■ Work order ■
Search the data for the word "left". Reproduce every line where it is found.

■ Records supplied ■
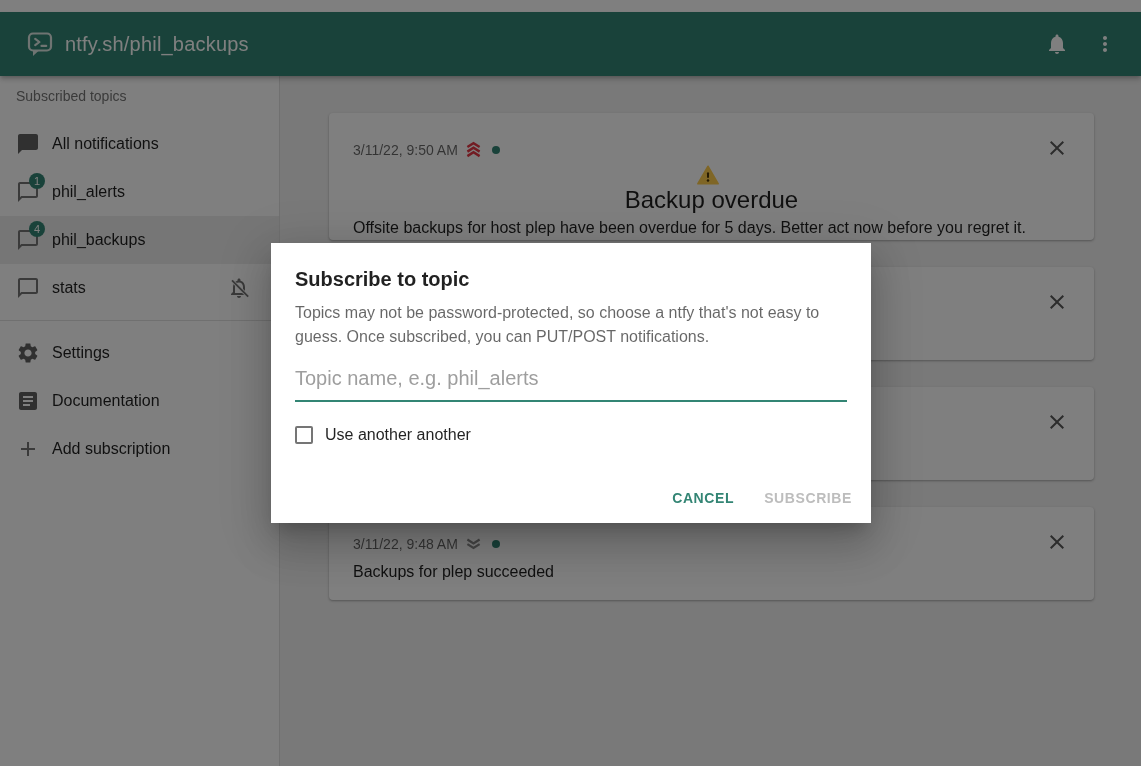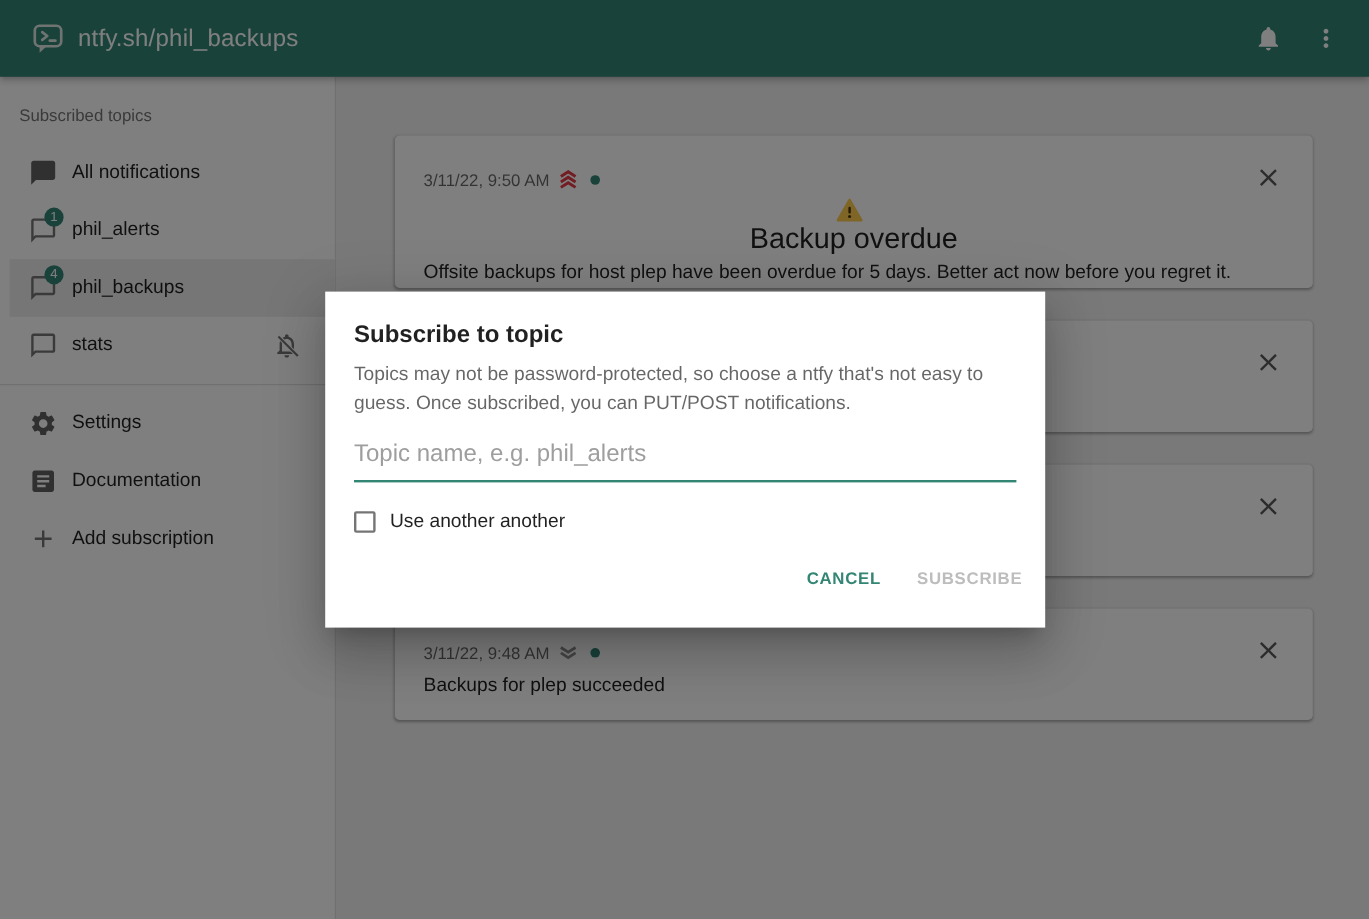--- a/index.html
+++ b/index.html
@@ -8,7 +8,7 @@
   .app { position:relative; width:1141px; height:766px; overflow:hidden; background:#fff; }
 
   
-  .topbar { position:absolute; top:0; left:0; right:0; height:64px; background:#338574;
+  .topbar { position:absolute; top:12px; left:0; right:0; height:64px; background:#338574;
             display:flex; align-items:center; padding:0 24px 0 26px; z-index:2;
             box-shadow:0 2px 4px -1px rgba(0,0,0,.2), 0 4px 5px 0 rgba(0,0,0,.14); }
   .logo { width:28px; height:28px; margin-right:11px; flex:0 0 auto; }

■ Response area ■
-  .topbar { position:absolute; top:0; left:0; right:0; height:64px; background:#338574;
+  .topbar { position:absolute; top:12px; left:0; right:0; height:64px; background:#338574;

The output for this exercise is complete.